The defendant claims further that the complaint is insufficient in the following respect: By the first paragraph of the complaint before quoted the decedent agreed to pay in consideration that the plaintiff “ should release,” etc. In the second paragraph of the complaint the plaintiff alleges “ that the plaintiff *107fully performed all those acts and things on her part to be performed, being the consideration of the said promise and agreement of said Charles Broadway Rouss to pay her said $50,000, and did agree and did not institute any action or proceeding against said Charles Broadway Rouss, and did accept said promise,” etc. The defendant’s point is that, this is not an allegation that the plaintiff did release decedent in accordance with the terms of the agreement set forth in paragraph first, the argument being that had plaintiff stopped after her allegation that she had performed, etc., it might have been a sufficient allegation under section 533 of the Code of Civil Procedure, but the subsequent allegations as to plaintiff’s agreement not to institute an action, etc., was a qualification of the original allegation of performance, and a specific statement of what plaintiff did do, and constituted therefore a limitation of the general allegation of performance.

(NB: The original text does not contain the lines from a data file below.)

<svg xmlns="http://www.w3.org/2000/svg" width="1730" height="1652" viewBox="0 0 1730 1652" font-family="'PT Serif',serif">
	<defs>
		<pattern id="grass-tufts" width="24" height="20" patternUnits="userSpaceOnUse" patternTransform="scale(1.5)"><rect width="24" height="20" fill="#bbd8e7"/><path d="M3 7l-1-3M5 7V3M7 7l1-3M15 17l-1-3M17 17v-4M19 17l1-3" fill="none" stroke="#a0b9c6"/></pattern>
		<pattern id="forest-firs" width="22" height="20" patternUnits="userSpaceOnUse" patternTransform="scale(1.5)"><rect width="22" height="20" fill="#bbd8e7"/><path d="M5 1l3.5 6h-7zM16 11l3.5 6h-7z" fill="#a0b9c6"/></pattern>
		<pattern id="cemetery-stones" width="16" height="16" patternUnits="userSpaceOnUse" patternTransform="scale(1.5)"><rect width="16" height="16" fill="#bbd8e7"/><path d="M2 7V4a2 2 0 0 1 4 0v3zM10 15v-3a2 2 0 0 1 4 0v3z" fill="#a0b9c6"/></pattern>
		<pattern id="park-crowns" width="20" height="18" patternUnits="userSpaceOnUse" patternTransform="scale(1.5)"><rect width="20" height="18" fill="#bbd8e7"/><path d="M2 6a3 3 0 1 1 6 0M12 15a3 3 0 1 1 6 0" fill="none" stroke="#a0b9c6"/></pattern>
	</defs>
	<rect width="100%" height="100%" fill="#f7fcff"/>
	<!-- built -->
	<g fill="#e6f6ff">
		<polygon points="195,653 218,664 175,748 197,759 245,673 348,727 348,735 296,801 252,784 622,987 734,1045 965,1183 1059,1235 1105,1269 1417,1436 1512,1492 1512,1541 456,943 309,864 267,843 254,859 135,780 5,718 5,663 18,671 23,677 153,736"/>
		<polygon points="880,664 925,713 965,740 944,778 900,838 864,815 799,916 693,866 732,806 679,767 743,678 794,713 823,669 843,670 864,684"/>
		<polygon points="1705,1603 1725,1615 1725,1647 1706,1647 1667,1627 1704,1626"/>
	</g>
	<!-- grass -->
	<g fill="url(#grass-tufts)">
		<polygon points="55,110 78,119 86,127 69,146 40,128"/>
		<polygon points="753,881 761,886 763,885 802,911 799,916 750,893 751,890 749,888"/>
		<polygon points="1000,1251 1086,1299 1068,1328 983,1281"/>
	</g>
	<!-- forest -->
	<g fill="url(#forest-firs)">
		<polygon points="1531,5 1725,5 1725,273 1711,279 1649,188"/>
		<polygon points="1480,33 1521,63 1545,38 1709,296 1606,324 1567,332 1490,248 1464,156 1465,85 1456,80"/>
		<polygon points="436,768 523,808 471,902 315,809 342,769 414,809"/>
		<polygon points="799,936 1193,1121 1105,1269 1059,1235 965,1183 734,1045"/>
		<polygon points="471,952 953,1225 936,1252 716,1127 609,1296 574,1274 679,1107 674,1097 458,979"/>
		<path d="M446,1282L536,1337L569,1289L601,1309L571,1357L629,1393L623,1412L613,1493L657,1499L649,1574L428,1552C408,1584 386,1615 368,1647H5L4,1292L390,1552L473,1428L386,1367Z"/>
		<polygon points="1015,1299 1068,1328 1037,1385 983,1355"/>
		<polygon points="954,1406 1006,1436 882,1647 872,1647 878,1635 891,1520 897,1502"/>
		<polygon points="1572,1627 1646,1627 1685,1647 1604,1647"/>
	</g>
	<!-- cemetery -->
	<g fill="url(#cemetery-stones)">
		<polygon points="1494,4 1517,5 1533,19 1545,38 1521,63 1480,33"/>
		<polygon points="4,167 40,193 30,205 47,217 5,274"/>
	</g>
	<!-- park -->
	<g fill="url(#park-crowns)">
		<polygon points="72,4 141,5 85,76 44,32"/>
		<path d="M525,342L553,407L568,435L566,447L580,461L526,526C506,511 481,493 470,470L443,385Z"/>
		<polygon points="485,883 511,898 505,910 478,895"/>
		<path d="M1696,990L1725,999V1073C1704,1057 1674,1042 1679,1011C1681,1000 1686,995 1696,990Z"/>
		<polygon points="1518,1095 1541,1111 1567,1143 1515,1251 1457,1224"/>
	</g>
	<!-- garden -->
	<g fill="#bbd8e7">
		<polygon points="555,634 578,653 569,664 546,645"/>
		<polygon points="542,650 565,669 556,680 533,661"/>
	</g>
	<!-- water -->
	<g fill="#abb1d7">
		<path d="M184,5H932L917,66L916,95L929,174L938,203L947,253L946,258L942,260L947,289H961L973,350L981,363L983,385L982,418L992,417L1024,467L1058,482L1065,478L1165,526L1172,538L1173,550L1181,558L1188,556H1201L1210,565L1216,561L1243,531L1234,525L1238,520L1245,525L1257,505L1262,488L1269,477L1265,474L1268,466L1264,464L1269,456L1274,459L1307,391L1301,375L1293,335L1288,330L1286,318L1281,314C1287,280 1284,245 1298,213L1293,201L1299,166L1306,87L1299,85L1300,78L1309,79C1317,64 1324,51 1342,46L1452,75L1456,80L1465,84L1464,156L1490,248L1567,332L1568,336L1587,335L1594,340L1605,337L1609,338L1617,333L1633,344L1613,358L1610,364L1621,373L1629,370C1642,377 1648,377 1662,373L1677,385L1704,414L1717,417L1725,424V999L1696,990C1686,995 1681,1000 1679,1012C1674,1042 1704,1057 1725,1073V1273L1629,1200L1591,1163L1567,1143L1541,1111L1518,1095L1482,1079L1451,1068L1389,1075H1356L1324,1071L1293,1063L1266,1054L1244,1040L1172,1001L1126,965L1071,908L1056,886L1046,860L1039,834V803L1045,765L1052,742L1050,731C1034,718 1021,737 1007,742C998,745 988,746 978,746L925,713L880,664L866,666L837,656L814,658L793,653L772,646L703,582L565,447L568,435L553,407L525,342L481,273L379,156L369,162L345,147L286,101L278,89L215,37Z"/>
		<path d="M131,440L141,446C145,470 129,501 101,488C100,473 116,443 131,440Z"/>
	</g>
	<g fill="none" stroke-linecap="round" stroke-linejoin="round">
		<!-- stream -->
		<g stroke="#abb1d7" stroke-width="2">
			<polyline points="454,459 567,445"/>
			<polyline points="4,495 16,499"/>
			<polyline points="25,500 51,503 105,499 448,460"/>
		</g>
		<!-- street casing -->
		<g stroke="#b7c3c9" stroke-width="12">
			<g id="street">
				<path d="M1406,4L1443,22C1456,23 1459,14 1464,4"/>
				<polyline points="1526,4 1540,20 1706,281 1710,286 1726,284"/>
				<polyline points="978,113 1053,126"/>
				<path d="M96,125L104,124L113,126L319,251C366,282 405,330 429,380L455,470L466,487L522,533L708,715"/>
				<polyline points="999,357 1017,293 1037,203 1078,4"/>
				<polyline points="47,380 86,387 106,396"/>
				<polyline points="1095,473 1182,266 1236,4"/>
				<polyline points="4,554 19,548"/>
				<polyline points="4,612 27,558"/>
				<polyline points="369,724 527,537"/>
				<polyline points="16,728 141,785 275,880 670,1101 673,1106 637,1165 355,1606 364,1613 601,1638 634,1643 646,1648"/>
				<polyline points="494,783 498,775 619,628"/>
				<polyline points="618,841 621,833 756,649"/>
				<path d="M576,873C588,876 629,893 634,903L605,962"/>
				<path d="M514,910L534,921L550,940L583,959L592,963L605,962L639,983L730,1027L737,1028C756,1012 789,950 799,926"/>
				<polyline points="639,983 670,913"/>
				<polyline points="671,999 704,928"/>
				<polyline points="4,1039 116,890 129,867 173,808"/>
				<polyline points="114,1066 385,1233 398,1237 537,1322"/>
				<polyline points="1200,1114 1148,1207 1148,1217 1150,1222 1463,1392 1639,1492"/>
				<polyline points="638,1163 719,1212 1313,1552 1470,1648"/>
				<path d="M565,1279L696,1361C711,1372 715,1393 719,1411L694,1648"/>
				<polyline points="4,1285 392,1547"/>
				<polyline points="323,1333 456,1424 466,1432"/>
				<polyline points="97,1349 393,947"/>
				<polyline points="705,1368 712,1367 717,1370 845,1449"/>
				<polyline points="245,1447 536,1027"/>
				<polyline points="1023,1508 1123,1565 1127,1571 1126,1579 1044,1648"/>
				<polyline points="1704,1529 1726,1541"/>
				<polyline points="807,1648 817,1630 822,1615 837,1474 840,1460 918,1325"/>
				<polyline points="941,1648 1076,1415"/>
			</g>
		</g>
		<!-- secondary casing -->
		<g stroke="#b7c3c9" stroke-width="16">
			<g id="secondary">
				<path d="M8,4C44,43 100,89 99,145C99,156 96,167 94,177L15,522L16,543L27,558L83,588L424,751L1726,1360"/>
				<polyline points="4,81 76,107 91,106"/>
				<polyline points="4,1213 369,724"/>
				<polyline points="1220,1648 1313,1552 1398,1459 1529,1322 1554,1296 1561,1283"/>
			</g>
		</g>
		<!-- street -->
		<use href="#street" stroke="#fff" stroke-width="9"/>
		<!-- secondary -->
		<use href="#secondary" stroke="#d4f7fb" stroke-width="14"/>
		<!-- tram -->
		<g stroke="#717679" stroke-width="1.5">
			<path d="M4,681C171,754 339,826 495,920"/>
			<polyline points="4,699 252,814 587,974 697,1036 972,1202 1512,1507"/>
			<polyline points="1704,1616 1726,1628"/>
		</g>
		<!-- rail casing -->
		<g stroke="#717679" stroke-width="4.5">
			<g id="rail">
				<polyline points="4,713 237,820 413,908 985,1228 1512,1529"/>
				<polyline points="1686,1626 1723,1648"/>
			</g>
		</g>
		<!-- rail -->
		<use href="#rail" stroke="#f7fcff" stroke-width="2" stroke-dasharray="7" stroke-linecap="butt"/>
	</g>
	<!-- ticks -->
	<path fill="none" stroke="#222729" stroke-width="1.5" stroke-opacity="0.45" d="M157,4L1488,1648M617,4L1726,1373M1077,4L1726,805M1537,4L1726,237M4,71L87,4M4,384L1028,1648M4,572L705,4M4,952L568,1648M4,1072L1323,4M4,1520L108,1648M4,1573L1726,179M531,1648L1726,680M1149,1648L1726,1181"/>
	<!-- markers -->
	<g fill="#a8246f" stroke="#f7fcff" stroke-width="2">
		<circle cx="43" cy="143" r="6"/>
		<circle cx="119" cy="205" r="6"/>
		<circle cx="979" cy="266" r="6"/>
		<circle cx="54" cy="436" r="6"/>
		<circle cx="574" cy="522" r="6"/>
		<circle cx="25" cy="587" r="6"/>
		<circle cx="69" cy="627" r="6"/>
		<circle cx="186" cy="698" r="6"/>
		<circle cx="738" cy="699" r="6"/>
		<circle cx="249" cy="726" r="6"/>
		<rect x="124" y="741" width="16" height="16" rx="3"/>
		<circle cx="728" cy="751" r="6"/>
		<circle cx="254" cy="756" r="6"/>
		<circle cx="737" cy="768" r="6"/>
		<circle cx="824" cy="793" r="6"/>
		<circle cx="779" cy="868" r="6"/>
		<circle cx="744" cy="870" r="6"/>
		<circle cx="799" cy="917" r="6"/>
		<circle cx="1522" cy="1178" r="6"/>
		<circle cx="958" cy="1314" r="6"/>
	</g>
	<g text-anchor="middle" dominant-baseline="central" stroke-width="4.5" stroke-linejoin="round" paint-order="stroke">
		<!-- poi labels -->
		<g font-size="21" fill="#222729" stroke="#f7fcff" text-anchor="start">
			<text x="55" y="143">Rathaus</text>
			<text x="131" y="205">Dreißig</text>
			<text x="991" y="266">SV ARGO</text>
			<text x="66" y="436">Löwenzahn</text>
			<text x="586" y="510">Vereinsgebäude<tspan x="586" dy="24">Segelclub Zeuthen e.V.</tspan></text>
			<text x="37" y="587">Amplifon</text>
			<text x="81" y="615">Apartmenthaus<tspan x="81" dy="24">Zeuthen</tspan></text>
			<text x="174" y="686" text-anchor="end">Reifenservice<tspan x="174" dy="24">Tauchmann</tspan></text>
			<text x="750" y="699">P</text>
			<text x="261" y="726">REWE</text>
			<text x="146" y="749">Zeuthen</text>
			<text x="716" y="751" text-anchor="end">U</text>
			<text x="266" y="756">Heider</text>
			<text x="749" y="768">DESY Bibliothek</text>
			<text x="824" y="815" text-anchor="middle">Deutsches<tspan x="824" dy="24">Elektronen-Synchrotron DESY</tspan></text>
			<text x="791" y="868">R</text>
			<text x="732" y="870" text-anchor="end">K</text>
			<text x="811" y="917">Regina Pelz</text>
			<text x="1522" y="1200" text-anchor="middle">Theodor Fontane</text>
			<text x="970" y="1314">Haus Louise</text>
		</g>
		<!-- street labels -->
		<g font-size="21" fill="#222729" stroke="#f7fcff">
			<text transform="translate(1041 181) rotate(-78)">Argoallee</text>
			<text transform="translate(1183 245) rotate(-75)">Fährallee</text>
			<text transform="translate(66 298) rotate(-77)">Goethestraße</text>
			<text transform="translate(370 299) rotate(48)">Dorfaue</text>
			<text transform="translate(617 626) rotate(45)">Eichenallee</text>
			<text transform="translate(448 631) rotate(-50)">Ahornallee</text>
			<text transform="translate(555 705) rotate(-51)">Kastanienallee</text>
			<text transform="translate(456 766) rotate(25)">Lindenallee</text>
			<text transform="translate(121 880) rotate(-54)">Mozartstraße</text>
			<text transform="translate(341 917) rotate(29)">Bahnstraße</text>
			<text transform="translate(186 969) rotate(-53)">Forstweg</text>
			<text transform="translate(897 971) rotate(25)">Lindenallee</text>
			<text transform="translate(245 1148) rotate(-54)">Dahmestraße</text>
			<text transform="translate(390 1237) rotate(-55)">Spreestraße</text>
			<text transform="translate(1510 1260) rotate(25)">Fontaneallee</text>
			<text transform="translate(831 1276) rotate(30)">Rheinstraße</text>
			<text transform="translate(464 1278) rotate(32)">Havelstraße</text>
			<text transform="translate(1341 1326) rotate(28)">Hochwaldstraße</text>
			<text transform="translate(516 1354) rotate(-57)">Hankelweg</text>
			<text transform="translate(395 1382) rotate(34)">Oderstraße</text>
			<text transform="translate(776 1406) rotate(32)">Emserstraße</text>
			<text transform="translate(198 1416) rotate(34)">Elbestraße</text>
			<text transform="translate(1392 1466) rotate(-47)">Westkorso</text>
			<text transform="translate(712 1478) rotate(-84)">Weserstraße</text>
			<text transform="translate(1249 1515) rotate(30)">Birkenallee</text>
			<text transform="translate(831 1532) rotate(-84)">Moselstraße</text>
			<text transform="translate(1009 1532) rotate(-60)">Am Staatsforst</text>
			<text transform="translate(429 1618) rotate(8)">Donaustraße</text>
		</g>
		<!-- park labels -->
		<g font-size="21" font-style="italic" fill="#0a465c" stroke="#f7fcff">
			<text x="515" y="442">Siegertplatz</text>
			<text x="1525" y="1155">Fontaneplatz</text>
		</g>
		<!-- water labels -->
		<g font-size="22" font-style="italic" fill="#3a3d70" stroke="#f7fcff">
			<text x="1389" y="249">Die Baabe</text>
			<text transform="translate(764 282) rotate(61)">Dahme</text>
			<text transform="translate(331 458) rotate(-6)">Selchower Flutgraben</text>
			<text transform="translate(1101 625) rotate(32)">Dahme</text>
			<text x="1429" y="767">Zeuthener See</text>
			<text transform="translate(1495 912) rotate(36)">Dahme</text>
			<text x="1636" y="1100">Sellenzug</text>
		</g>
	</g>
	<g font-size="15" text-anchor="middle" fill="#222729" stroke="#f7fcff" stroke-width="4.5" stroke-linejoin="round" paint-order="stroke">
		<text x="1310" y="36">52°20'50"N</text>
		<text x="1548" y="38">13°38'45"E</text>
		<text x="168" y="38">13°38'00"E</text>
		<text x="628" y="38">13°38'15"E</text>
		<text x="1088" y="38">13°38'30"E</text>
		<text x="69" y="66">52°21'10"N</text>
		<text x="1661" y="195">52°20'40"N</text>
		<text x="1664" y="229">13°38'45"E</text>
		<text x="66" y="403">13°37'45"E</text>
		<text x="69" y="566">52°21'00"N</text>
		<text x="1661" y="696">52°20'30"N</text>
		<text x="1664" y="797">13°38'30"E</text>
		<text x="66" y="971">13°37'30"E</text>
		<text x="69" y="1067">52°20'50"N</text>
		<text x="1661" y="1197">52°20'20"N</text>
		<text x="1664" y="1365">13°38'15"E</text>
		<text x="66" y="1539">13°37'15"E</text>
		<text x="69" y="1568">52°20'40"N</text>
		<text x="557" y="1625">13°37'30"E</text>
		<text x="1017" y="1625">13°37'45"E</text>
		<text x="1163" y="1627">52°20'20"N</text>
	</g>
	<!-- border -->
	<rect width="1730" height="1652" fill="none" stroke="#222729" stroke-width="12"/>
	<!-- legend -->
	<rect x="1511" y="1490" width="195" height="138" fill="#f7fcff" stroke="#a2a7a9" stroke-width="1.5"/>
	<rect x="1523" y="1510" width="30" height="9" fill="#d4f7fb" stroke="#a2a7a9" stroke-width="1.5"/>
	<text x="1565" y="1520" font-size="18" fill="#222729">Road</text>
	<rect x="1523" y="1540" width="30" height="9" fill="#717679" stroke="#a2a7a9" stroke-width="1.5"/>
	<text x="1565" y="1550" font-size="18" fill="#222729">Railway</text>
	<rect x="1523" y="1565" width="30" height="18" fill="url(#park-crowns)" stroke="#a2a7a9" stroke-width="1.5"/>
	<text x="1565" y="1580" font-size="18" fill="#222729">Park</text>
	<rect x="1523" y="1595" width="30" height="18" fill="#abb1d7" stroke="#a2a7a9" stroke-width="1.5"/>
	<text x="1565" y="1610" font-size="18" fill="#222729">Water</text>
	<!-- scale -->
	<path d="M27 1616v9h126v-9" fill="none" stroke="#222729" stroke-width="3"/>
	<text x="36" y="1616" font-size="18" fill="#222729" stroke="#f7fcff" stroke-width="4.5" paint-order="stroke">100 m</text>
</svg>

It will be observed that the word “ and ” is used after the allegation of performance. I do not think the paragraph is open to the interpretation for which defendant contends. I believe it should be construed as an allegation of something additional which plaintiff agreed to do and did. It follows from these expressions of my views that the demurrer should be overruled, with costs, with leave to defendant, upon payment of these costs, to plead anew.

Demurrer overruled, with costs, with leave to defendant, upon payment of costs, to plead anew.